» THE REQUEST
According to the passage below on photon blockade, what causes photon blockade to break down?

Using computer calculations aided by mean-field analysis, we show here how photon blockade breaks down as the photon flux illuminating the cavity is increased. Photon blockade is not absolute, but it breaks because of a quantum phase transition in zero dimensions far away from thermal equilibrium. Our analysis unifies the reported transition under blockade conditions with optical instabilities observed with nonlinear dielectrics in the 1980s, where the light quantum plays no essential role. We investigate how the mean photon number in the resonator changes with input photon flux and find that mean-field theory and a quantum analysis agree more closely for higher input flux.

Our results provide important background for ongoing studies of quantum phase transitions in photonic cavity arrays and may motivate experimental verification of the breakdown of photon blockade.

Figure 1

Mean photon number in the steady state as a function of drive detuning $\mathrm{\Delta }\omega /\kappa$ and amplitude $\mathcal{E}/\kappa$ for a dipole-coupling strength $g/\kappa =50$. The white dot in the uppermost panel locates the critical point at $\mathrm{\Delta }\omega /\kappa =0$ and $\mathcal{E}/\kappa =25$. Each panel on the left shows contours of the surface plot on the right.

Figure 2

(a) Region of drive-detuning-amplitude plane within which the steady-state $Q$ function corresponding to Fig. 1 is bimodal. Contours of $r=1-|h_1-h_2|/(h_1+h_2)$ are shown, with $h_1$ and $h_2$ the peak heights. Red lines outline the region of bistability according to Eqs. (10)–(12), e.g., as in Fig. 4. (b)–(e) Sample $Q$ functions plotted, respectively, for $(\mathcal{E}/\kappa ,\mathrm{\Delta }\omega /\kappa )=(10,16)$; (18,1.1); (25,0); (30,0).

Figure 3

(a) Mean photon number in steady state versus drive detuning $\mathrm{\Delta }\omega /\kappa$ for drive amplitude $\mathcal{E}/\kappa =18$ (red squares). Additional curves show the time evolution to the steady state for $\mathrm{\Delta }\omega /\kappa =\pm 1.1$ (blue triangles and blue circles) and $\mathrm{\Delta }\omega /\kappa =\pm 2.95$ (green triangles and green circles); the time axis appears at the top of the graph. (b) Surface plot and contours of the steady-state $Q$ function for $\mathrm{\Delta }\omega /\kappa =+1.1$; peak heights are $h_1=0.12$ (left peak) and $h_2=0.14$ (right peak).

Figure 4

Mean-field photon number $|\alpha {|}^2$ (red and blue curves), compared with the photon-number mean, including quantum fluctuations (gray), for a dipole-coupling strength $g/\kappa =50$ and drive amplitudes (a) $\mathcal{E}/\kappa =1$ (red and blue) and 1,5,8 (gray, lower to upper), (b) $\mathcal{E}/\kappa =12$, and (c) $\mathcal{E}/\kappa =30$. Steady states plotted as solid red (blue) curves are stable (unstable); those plotted as dashed red curves—running close to $|\alpha {|}^2=0$ in (a) and (b)—have $\zeta >0$ and are unstable.

» SOURCE EXCERPT
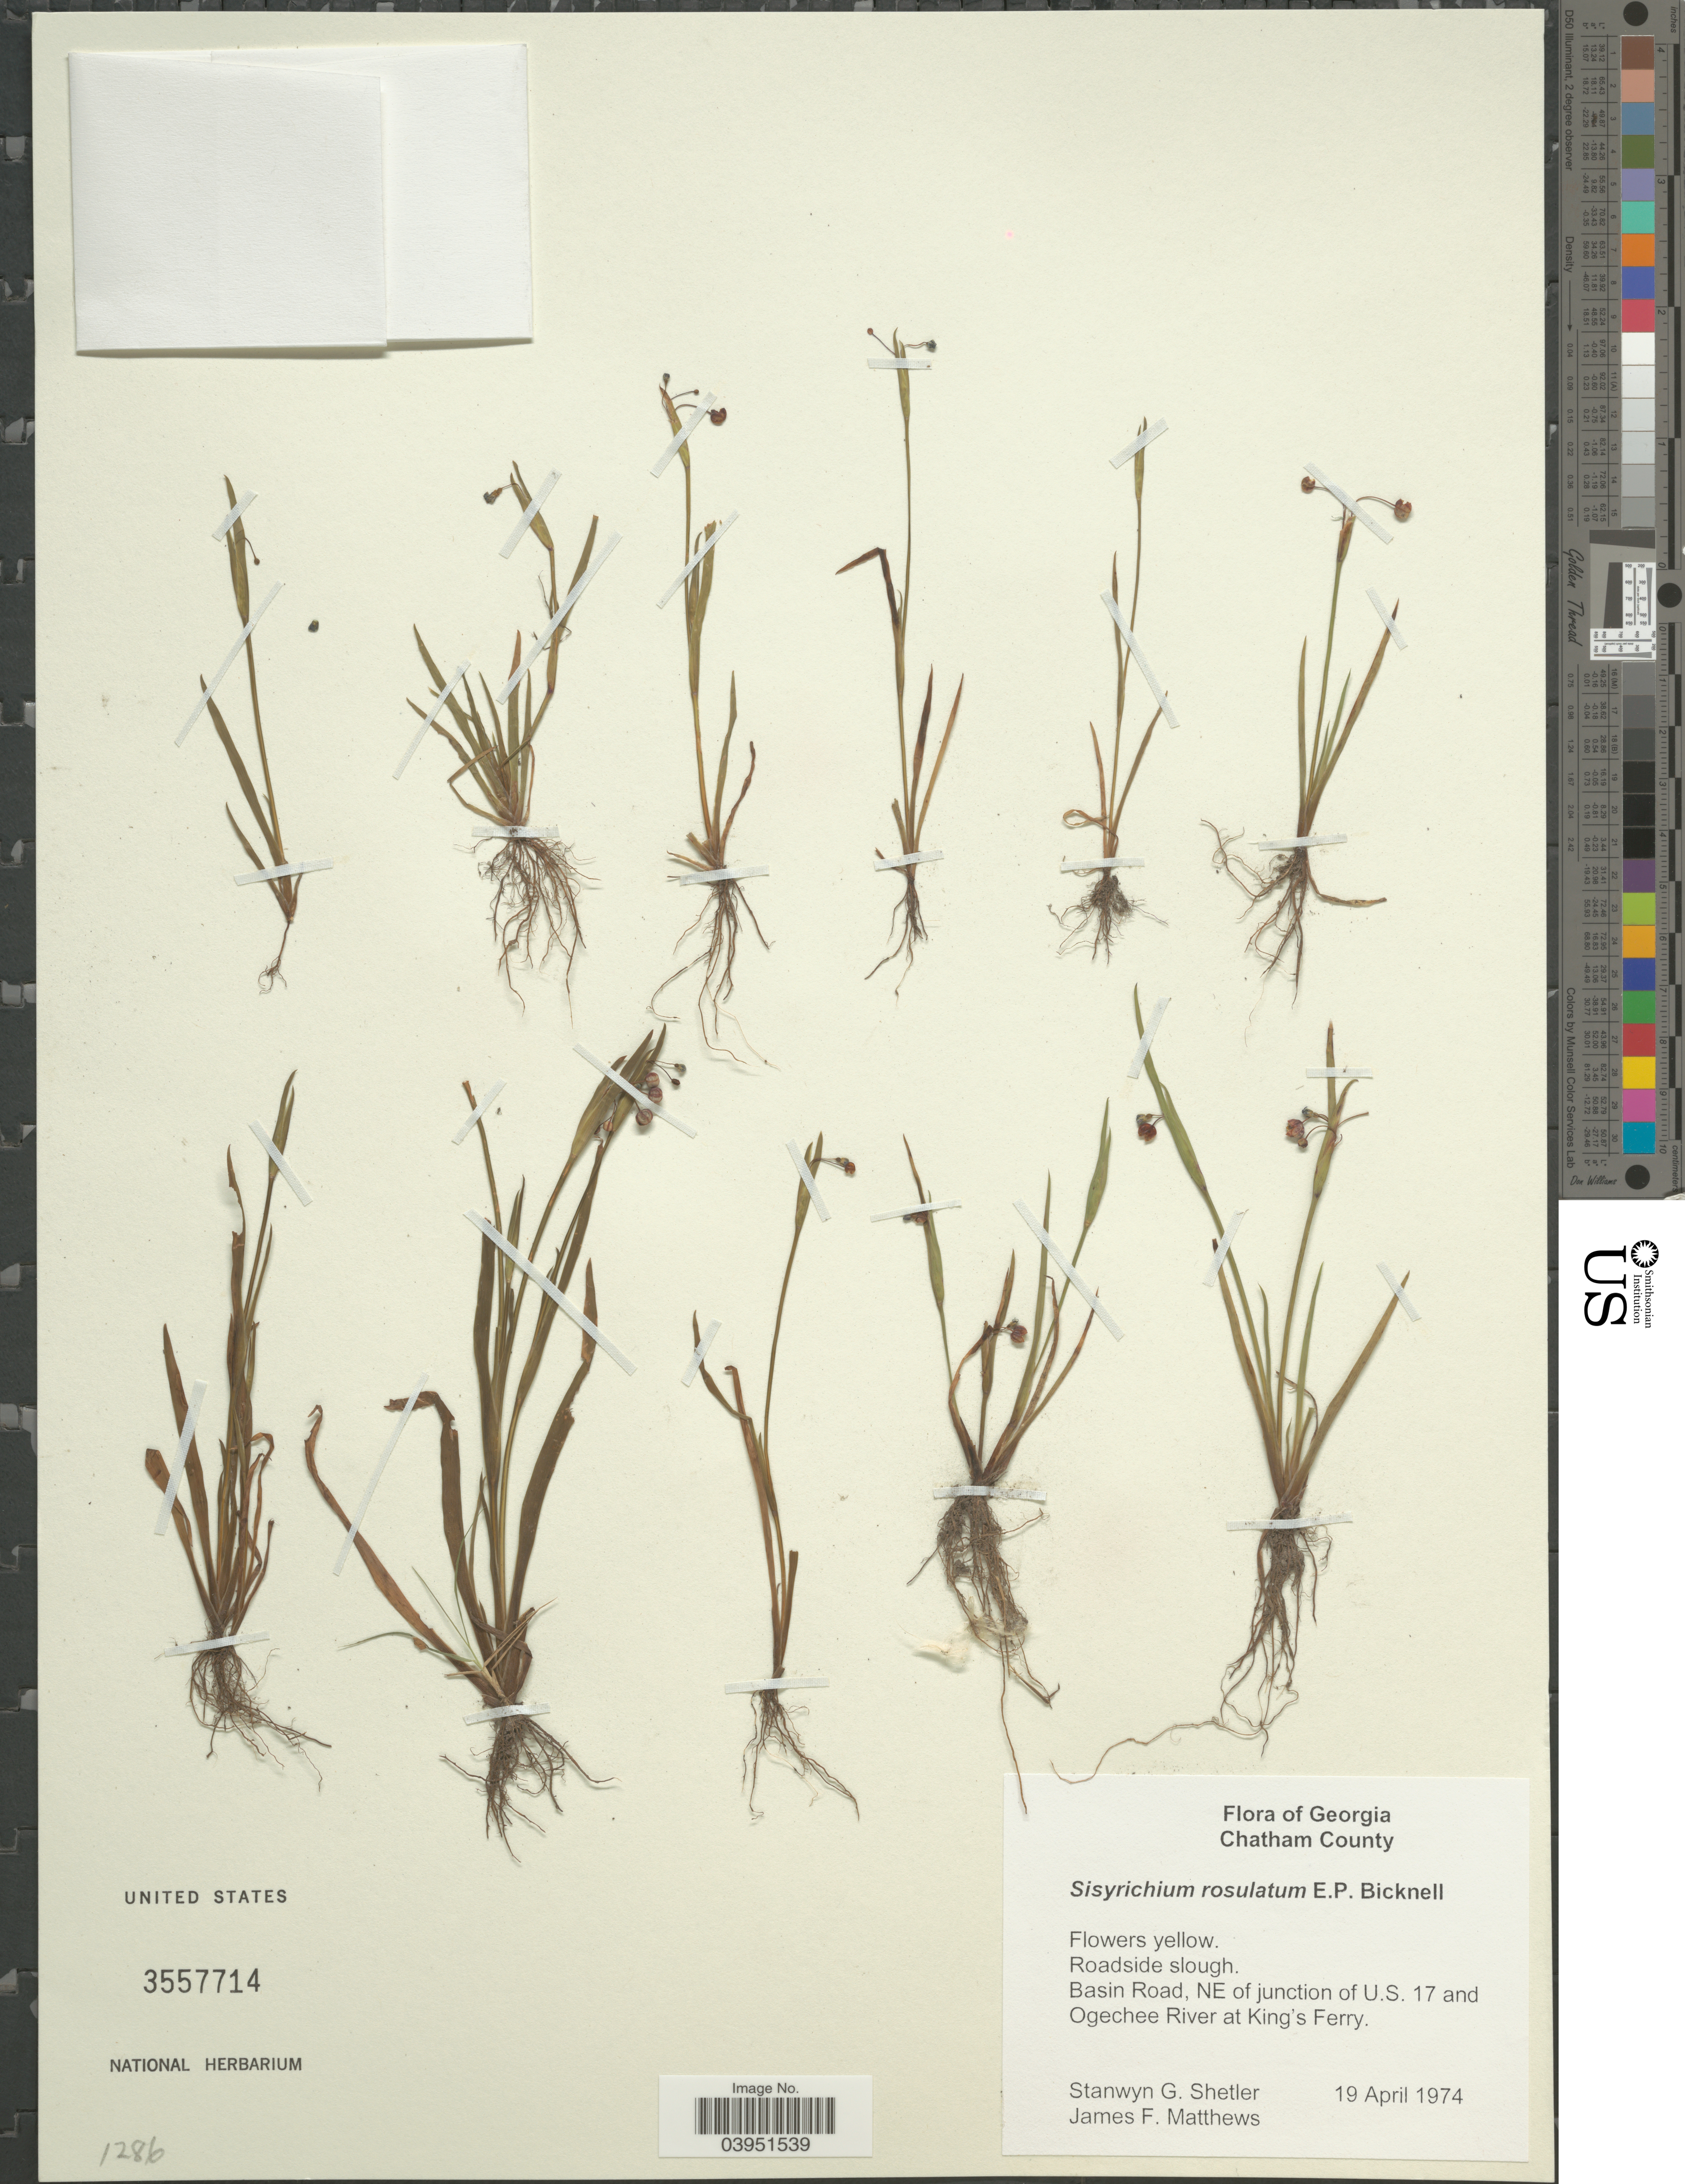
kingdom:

» RESULT FOR THIS TASK
A quantum phase transition in zero dimensions, far away from thermal equilibrium.